We urgently need to rein in medical costs and repair the medical care safety net. It is time to discard the specious arguments and focus on what is really needed to promote the health and security of Americans.
— Mordecai Specktor / editor@ajwnews.com
(American Jewish World, 8.21.09)
I was searching a topic and ran into this article. It is a very poor and sad state of journalism for you to take comments by individuals that are not reflective of the subject at hand and attempt to make them sound ineffective in their opinions.
I read an article about Glen Beck’s statements and I have heard Rush Limbaugh in what they stated regarding the similarities between Hitler’s central control on Germany’s State run health care and what is being examined here in America today. There is nothing wrong with what they have done.
Furthermore, you have stated that these people and others are ‘ in holocaust denial’. That statement is completely ludicrous and cannot be backed up with any statement. You do not attempt to back it up but simply manufacture a claim without fact. In your editorial you have become what you claim others are – a screamer.

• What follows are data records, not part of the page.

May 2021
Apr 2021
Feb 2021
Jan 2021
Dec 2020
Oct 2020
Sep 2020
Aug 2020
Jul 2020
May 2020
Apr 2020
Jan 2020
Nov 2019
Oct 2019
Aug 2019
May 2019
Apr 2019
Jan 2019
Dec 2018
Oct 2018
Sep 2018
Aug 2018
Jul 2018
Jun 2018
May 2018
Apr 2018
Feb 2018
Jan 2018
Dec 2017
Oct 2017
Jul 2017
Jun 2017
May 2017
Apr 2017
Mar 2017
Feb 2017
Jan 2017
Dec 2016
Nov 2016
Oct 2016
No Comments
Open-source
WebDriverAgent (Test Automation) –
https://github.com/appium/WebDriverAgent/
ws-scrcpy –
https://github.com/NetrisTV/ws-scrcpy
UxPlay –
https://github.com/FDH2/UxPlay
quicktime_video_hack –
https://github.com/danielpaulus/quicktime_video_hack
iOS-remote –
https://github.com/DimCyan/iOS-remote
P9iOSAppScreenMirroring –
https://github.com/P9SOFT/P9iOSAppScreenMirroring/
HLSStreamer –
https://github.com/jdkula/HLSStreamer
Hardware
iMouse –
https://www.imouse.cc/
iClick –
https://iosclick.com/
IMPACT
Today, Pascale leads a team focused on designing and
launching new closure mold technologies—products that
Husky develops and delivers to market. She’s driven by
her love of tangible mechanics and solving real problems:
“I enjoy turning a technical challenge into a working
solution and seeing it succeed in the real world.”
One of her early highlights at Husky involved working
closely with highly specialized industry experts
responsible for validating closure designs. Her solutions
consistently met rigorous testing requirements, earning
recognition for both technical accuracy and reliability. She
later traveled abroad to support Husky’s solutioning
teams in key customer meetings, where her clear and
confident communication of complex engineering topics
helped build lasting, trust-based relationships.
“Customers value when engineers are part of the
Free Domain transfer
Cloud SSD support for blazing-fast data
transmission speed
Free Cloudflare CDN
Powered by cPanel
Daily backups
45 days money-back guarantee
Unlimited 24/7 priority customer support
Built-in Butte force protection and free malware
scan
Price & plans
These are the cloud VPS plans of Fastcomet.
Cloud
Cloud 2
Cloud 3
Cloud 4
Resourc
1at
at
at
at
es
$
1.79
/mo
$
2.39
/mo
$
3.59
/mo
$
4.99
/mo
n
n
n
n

Sadly, health care needs to be reformed, but not in the ways that are being attempted. No costs will be lessened. Health care will not be better. People who should be able to pay for normal health care services will not find them easier to attain. Instead we will all become dependent on government, something that was never intended by the framers of the U. S. Constitution. Freedom will be lost and bureaucrats will be empowered – change.